Language exchange is a great way to practice Japanese. The basic idea is that you someone who speaks Japanese and who is learning a language that you speak. You meet up with them, on Skype, for example, and you spend part of the time talking in each language. You correct each other’s mistakes and you help each other out with vocabulary and grammar. If you don’t happen to live near any native speakers, a language exchange can be a big help.
There are a few things to keep in mind, though.
Not everyone is a great teacher.
Just because someone speaks Japanese as their native language does not mean that they really understand the finer points of grammar, and it doesn’t mean that they’ll be able to explain why what you just said wasn’t quite right. You can still get a lot out of the experience, though, so don’t let that hold you back.
If your native language is not one a lot of people want to learn, you’ll have trouble finding partners.
I happen to speak English, and a lot of people want to learn English. If, instead, I spoke a rarer language, I might not find any Japanese speakers who were trying to learn it. Still, you never know.
Language exchanges are for language exchange.
They aren’t for finding a new girlfriend or boyfriend. Language exchange sites are not dating sites, and some of them police themselves fairly well trying to get rid of users who are there for some reason other than learning a language. Don’t be creepy.
Lots of people are (unnecessarily) frightened of language exchanges.
You have just fired up Skype or FaceTime or whatever and you suddenly find someone else looking at you. They don’t speak your language all that well, and you don’t speak their language all that well. Have fun. Seriously, don’t be timid. Get out there and talk and make mistakes and practice. It can seem scary the first time, but that goes away pretty quickly.
Language Exchanges are not for learning the basics, they are for conversation practice…
…so you need to able to converse at least a little bit. You need to have a minimum level of competence before you try a language exchange. Don’t expect your language exchange partner to teach you hiragana or how to construct a simple sentence in Japanese. Wait until you are at least an upper beginner before trying it out.
You don’t need to be fluent to do a language exchange.

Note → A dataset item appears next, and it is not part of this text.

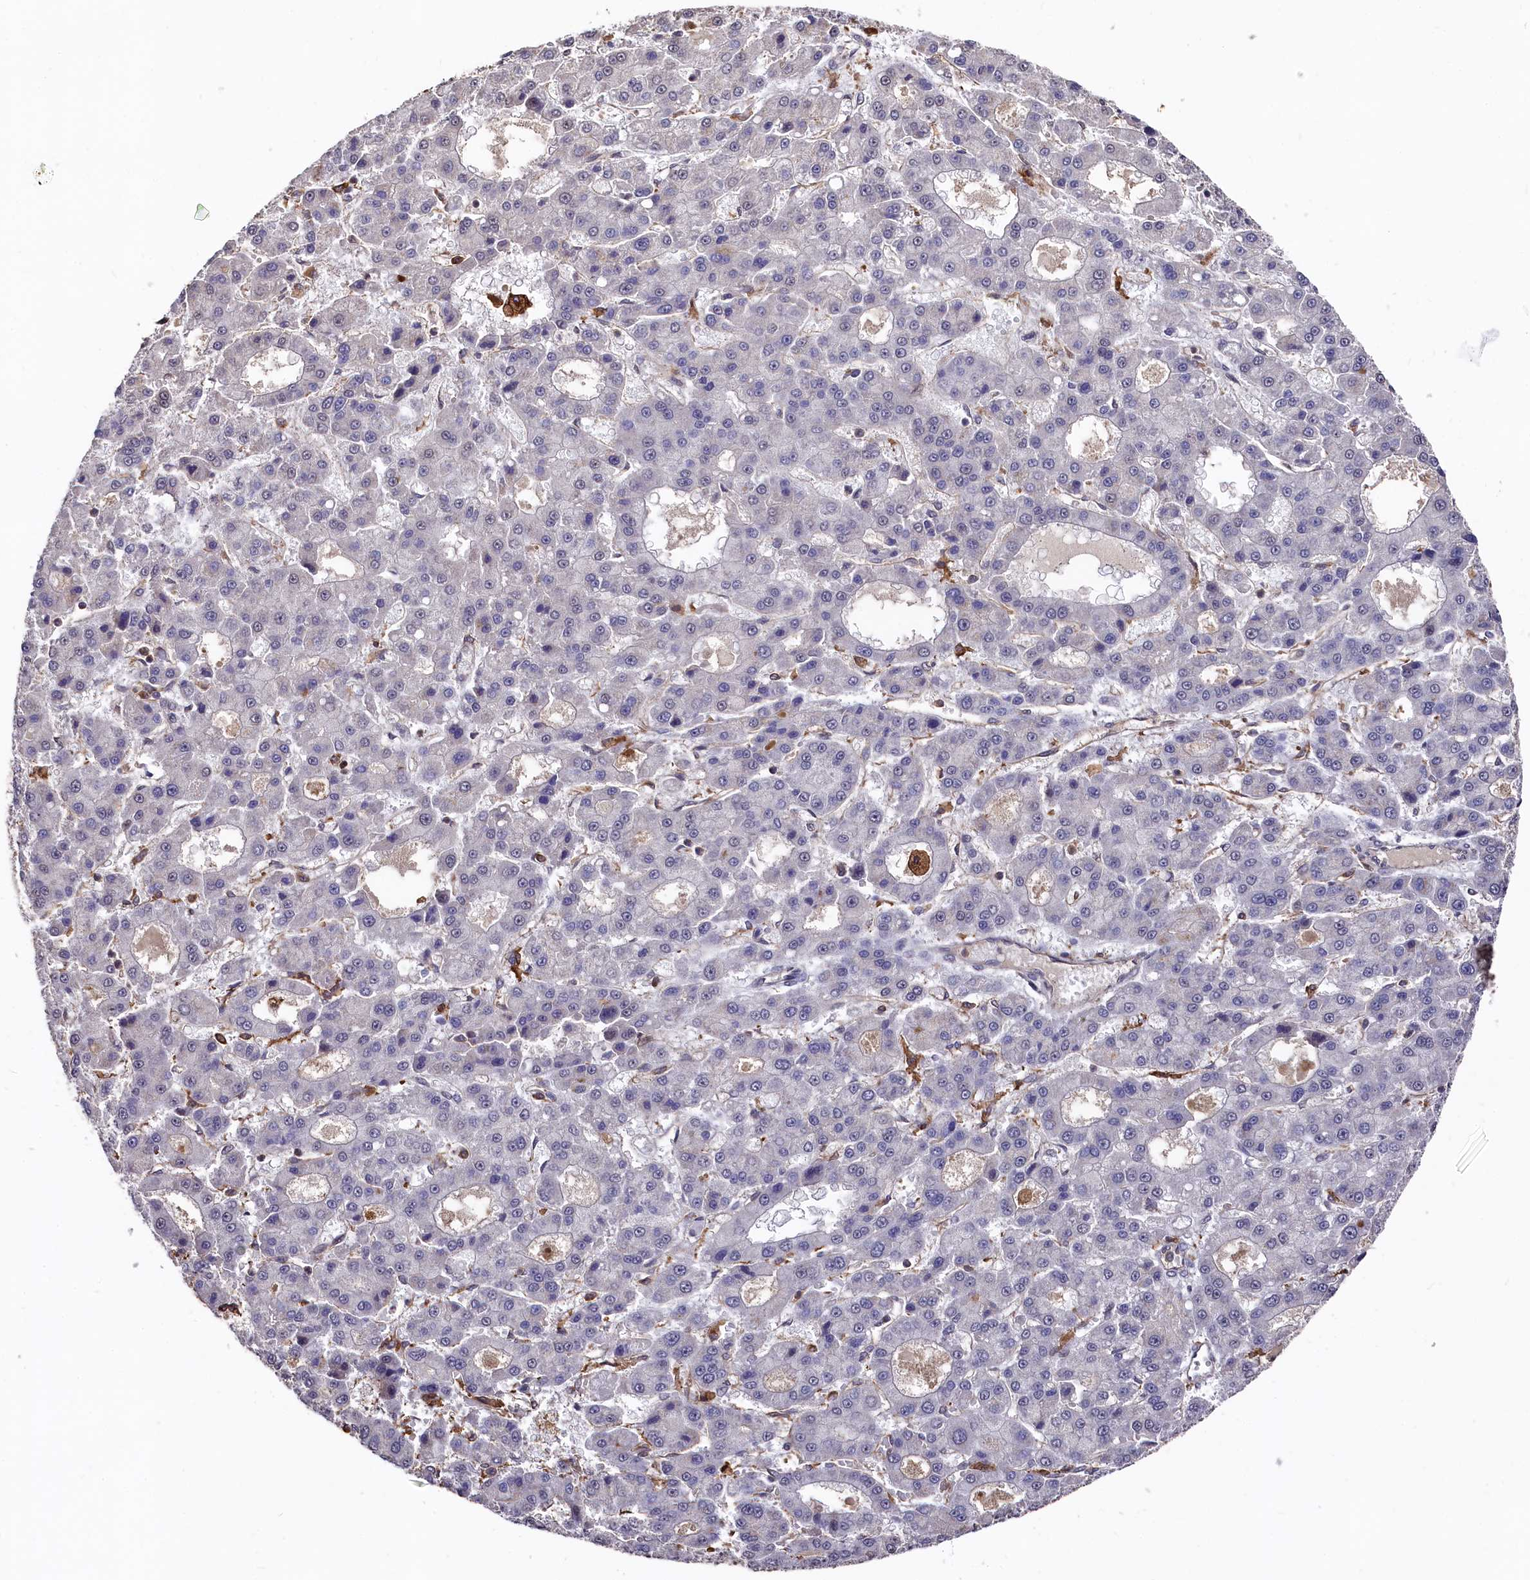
{"staining": {"intensity": "negative", "quantity": "none", "location": "none"}, "tissue": "liver cancer", "cell_type": "Tumor cells", "image_type": "cancer", "snomed": [{"axis": "morphology", "description": "Carcinoma, Hepatocellular, NOS"}, {"axis": "topography", "description": "Liver"}], "caption": "An image of liver hepatocellular carcinoma stained for a protein exhibits no brown staining in tumor cells.", "gene": "PLEKHO2", "patient": {"sex": "male", "age": 70}}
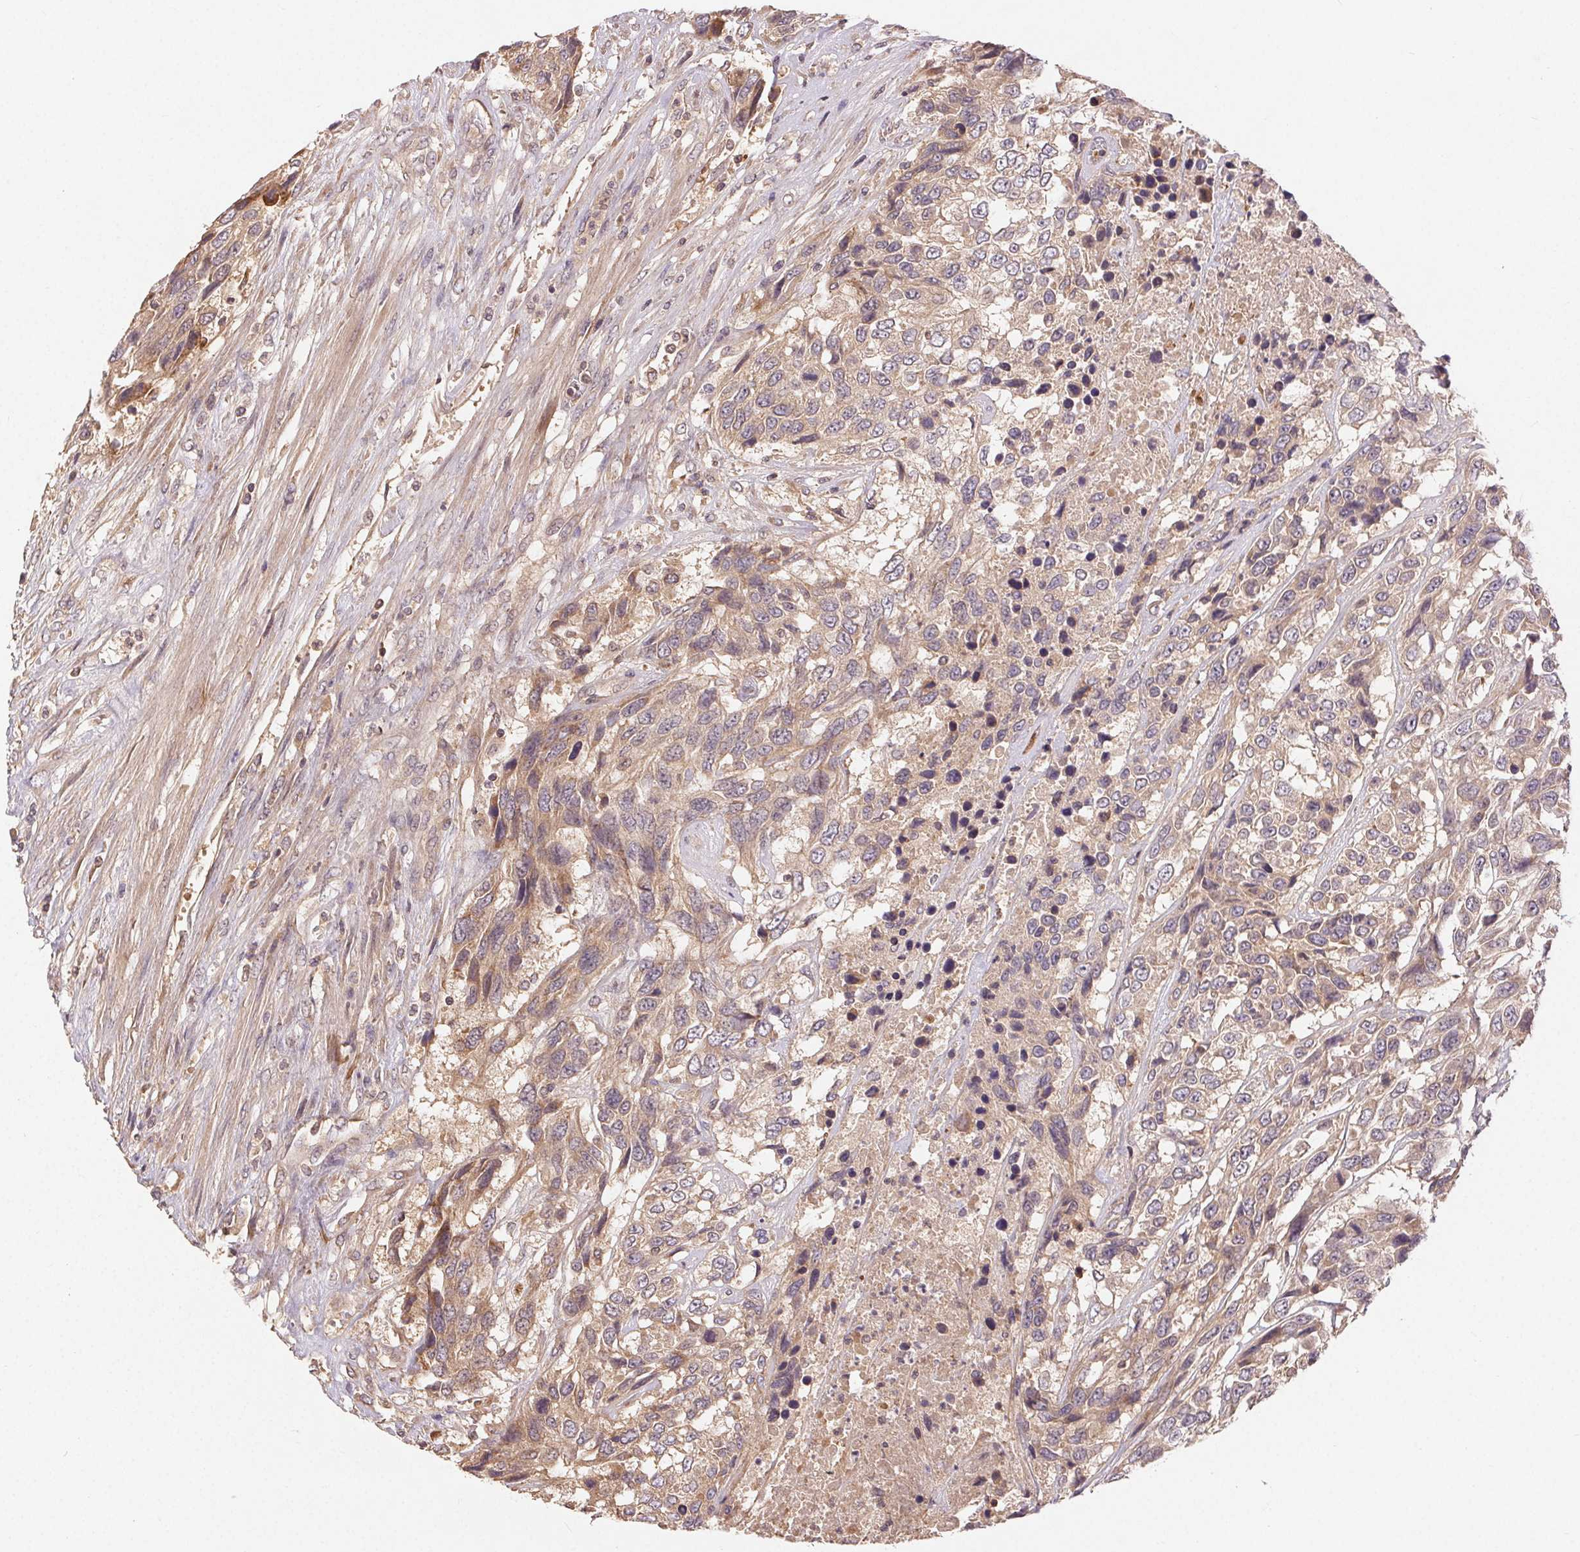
{"staining": {"intensity": "weak", "quantity": "25%-75%", "location": "cytoplasmic/membranous"}, "tissue": "urothelial cancer", "cell_type": "Tumor cells", "image_type": "cancer", "snomed": [{"axis": "morphology", "description": "Urothelial carcinoma, High grade"}, {"axis": "topography", "description": "Urinary bladder"}], "caption": "Urothelial cancer stained with immunohistochemistry (IHC) exhibits weak cytoplasmic/membranous positivity in approximately 25%-75% of tumor cells. The protein of interest is shown in brown color, while the nuclei are stained blue.", "gene": "MAPKAPK2", "patient": {"sex": "female", "age": 70}}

On the other hand, don’t wait for too long to get started. Once you do get to that advanced beginner level, jump right in. Your Japanese will improve by leaps and bounds because you are using it and that’s the main thing. (And, hey, if you want to start earlier, go for it.)
They are ただ (free)!
If a site wants to charge you for a language exchange, leave it and go somewhere else. There are plenty of free sites out there.
There are lots of language exchange sites and apps out there.
They’re easy to find. Have a look and have some fun.